This article includes speculative illustrations for the third generation of the VW Tiguan created by Jean Francois Hubert/SB-Medien for CarScoops that are neither related to nor endorsed by Volkswagen.
The popularity of the C-SUV segment has made it pretty crowded with nearly all automakers offering their own proposal. Volkswagen was one of the early adopters with the Tiguan which eventually became the best-selling vehicle in the VW Group. While the current model is fairly modern, we decided to speculate on the next generation and see whether it could go down the BEV route.
The first-gen VW Tiguan was introduced in 2007 and received a facelift in 2011. Similarly, the current, second-gen was launched in 2015 based on the MQB platform, with a facelift following in 2020 with design changes and the addition of the eHybrid PHEV variant, plus a China-only coupe bodystyle.
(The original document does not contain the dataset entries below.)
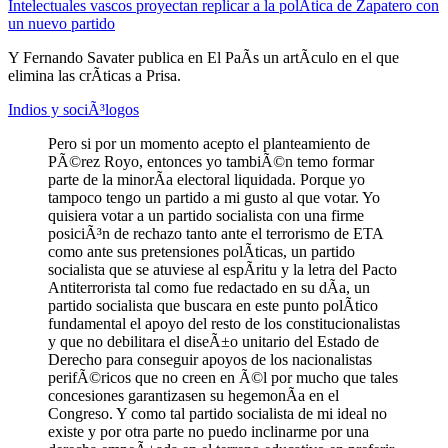
Intelectuales vascos proyectan replicar a la polÃ­tica de Zapatero con
un nuevo partido
Y Fernando Savater publica en El PaÃ­s un artÃ­culo en el que
elimina las crÃ­ticas a Prisa.
Indios y sociÃ³logos
Pero si por un momento acepto el planteamiento de
PÃ©rez Royo, entonces yo tambiÃ©n temo formar
parte de la minorÃ­a electoral liquidada. Porque yo
tampoco tengo un partido a mi gusto al que votar. Yo
quisiera votar a un partido socialista con una firme
posiciÃ³n de rechazo tanto ante el terrorismo de ETA
como ante sus pretensiones polÃ­ticas, un partido
socialista que se atuviese al espÃ­ritu y la letra del Pacto
Antiterrorista tal como fue redactado en su dÃ­a, un
partido socialista que buscara en este punto polÃ­tico
fundamental el apoyo del resto de los constitucionalistas
y que no debilitara el diseÃ±o unitario del Estado de
Derecho para conseguir apoyos de los nacionalistas
perifÃ©ricos que no creen en Ã©l por mucho que tales
concesiones garantizasen su hegemonÃ­a en el
Congreso. Y como tal partido socialista de mi ideal no
existe y por otra parte no puedo inclinarme por una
This means that a third-gen Tiguan could be introduced in 2024, which would allow it to be offered in ICE-powered and hybrid forms, possibly alongside a BEV variant.
Volkswagen may have been focused on the ever-expanding ID. range of MEB-based electric vehicles but it will likely keep updating the core models including the likes of the Polo, the Golf, the T-Roc, and the Tiguan, for as long as possible. The fact that VW expects only 25 percent of its global sales to come from EVs by 2026, combined with the popularity of the aforementioned nameplates, makes us believe that they will live for at least one more generation before the range becomes EV-only in the 2030s.
The pretty small time window before the ICE ban in Europe and other markets means that we will be sticking with updated versions of current platforms since the automakers are investing heavily in EV-dedicated architectures. This makes us believe that Volkswagen – alongside rival brands – might offer a fully electric version of the Tiguan even if this means they will have to electrify the evolution of the MQB Evo platform that could also be utilized by other brands of the VW Group making it worth the investment. So while the entry-level trims will be likely offered with mild-hybrid powertrains for a lower cost, the majority of the sales volume will likely consist of plug-in hybrids that will still cost less than the possible full-blown EV variants.
In terms of the looks, the next Tiguan will likely inherit several design features from the ID. range of electric models, like the China-bound Lamando L fastback did quite recently. Those will include the full-width LED headlights and taillights, textured cover for the intakes, and a more rounded approach in the surfacing. In the speculative renders from our associates Jean Francois Hubert/SB-Medien we can see a sportier and more aerodynamic shape with dynamic proportions and similar exterior dimensions.
The bodywork will likely be more sculpted than before, with more curved lines and toned-up fenders replacing the boxy look of its predecessor. What we don’t know is whether Volkswagen will opt to keep the longer Allspace seven-seater variant in the next model, since it does a great job in covering the space closer to the larger D-SUV segment. Inside we expect big changes with an even more tech-focused dashboard featuring a fully digital cockpit and an advanced head-up display, plus the latest ADAS and safety features from VW Group’s parts bin.
All in all, we will have to wait for one or two years to start seeing camouflaged prototypes of the third generation Tiguan. The final production version of the C-SUV could be unveiled in 2024, before a rumored market launch in 2025.